USD/CAD beginning to commit higher. A break of 1.1750 puts the 1.2000 target on the board
MAJOR HEADLINES – PREVIOUS SESSION
• US Net Foreign Securities Purchases data at +89.1B vs. 85.0B expected
• False rumors of hawkish comments by ECB official pushed European treasuries and the Euro all over the place yesterday before treasuries finally settled lower and the Euro mixed.
• New Zealand officials talking down their currency and rumors of uridashi cancellation rocked AUD and NZD overnight.
• Fed Beige Book offers positive outlook on US economy.
Markets were mostly in tight ranges though AUD and especially NZD were weaker overnight
THEMES TO WATCH – UPCOMING SESSION
A bizarre situation unfolded in the late European session yesterday as at first the ECB's Bini Smaghi (already the source of some nasty moves in the European treasuries on an earlier occasion with some of his comments) was rumoured to have said that he favoured further rate increases in the future. Only minutes later, he denied being the source of any rumors. In any case, the action on the treasury market is heating up as treasuries sold off heavily from new highs in the US, and Europe was much lower as well - even after Bini Smaghi's denial.
The currency market kept things contained, however, and no major support or resistance areas gave way in the majors. This has been a truly remarkable market with extensive bouts of range trading (punctuated by sharp moves of one or two day's duration) since all the way back in early November. We still favor a break weaker in the USD, though we admit that the two weeks in a tight range have taken all momentum out of the market and it may be more prudent to wait for a break before reacting.
The CAD scenario seems to be unfolding as expected, with USD/CAD possibly aimed at 1.2000 on a break of the 1.1750 resistance. Don't forget the huge event risks coming up there, however, with the election on Monday and the Bank of Canada rate decision on Tuesday (25 bp hike expected)
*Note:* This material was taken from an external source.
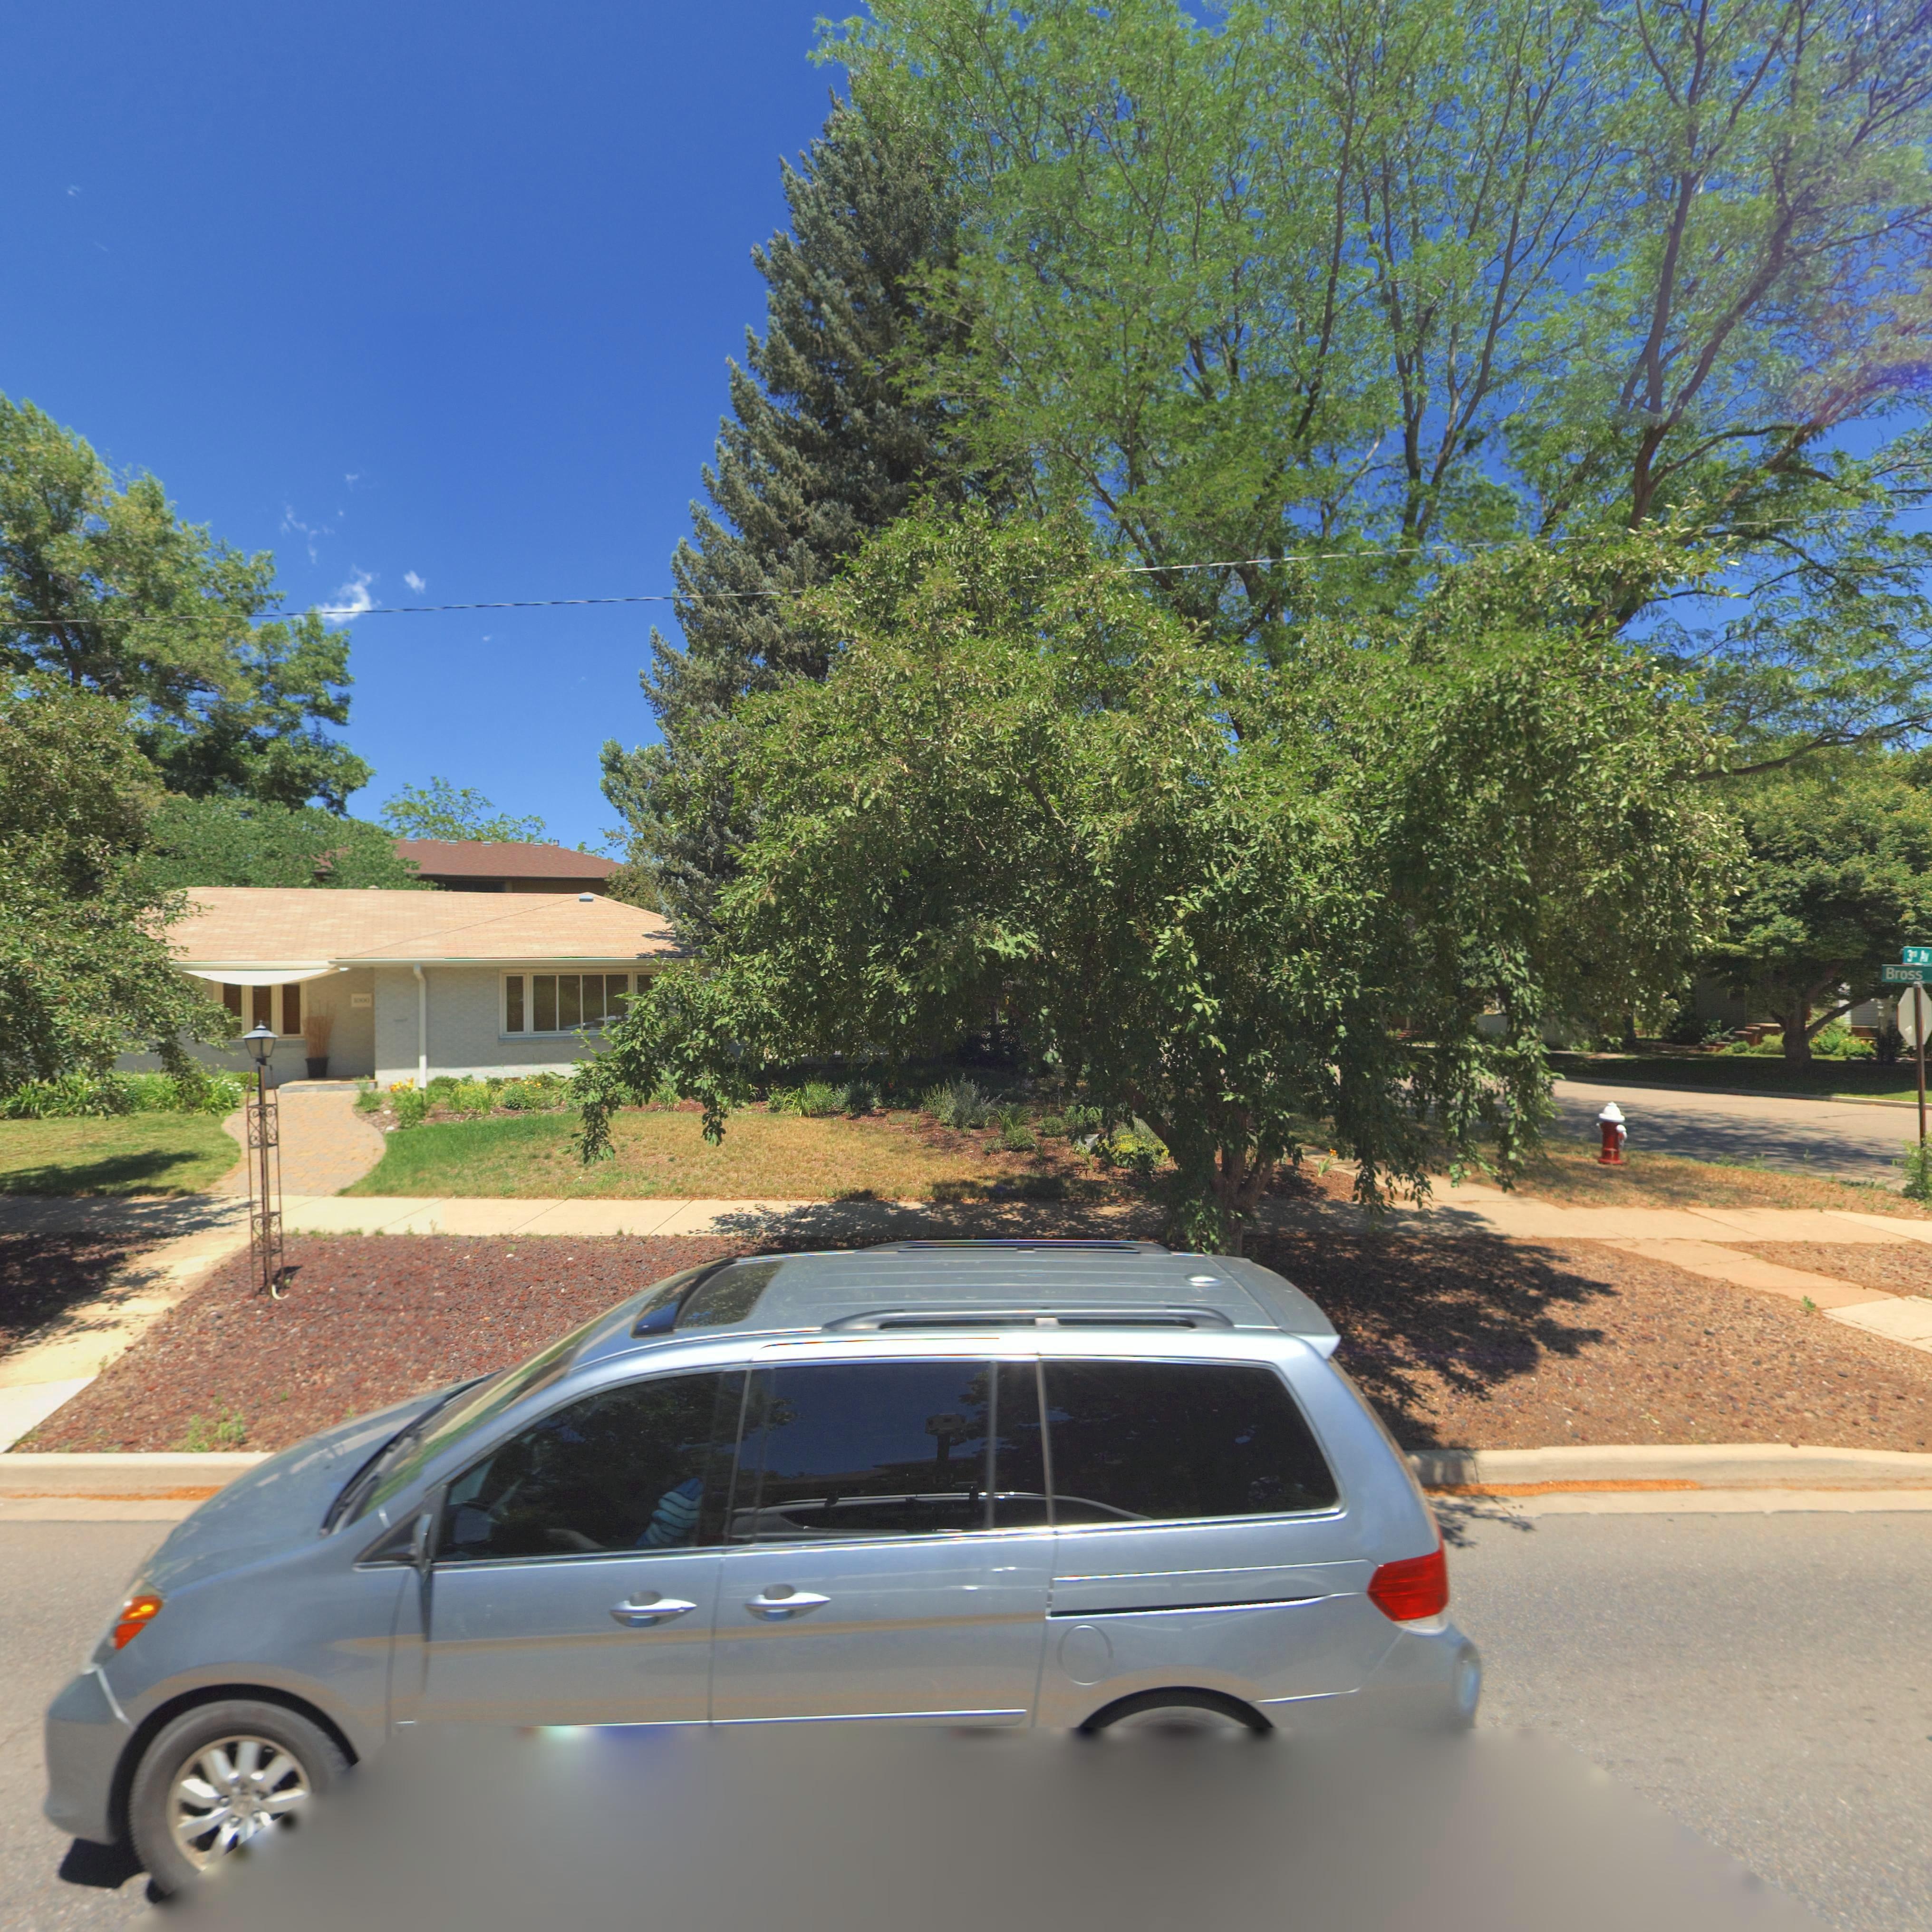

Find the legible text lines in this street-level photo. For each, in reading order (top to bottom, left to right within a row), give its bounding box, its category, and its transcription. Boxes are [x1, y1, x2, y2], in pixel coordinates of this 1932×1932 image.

[1907, 949, 1930, 963] StreetNumber: 3rd Av
[1885, 967, 1923, 980] StreetName: Bross
[353, 997, 370, 1003] StreetNumber: 1000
The NZD situation is heating up again. One of the drivers that makes the currency artificially strong are issuances of bonds called uridashi that are issued in NZD and sold to Japanese investors, who enjoy reaping the fat interest rate differential between New Zealand and Japan. The ironic thing about New Zealand's interest rate policy has been this: the RBNZ continues to hike rates (now at 7.25%!) in order to choke off excess in consumption and the housing market that threaten the country's current account deficit. At the same time, the higher rates make it more and more attractive for foreigners to hold paper from New Zealand - and the uridashi are one of the biggest instruments whereby foreigners can participate in the New Zealand market. This latter phenomenon hurts New Zealand's export markets by making the kiwi artificially strong. Apparently, overnight a rumour has developed that government officials from New Zealand have convinced a Japanese issuers of uridashi to stop a $600 million issue. NZD is likely headed for a big fall on this in the coming weeks and months - as the country desperately needs a weaker currency and will likely get increasingly aggressive about getting what it wants.
Up today we have US Housing Starts and Building Permits and the US Philly Fed later.
Note: the support/resistance levels used in the matrix’s of this document are levels derived from yesterday high, low and close. Reference in the text to other support/resistance levels will occur.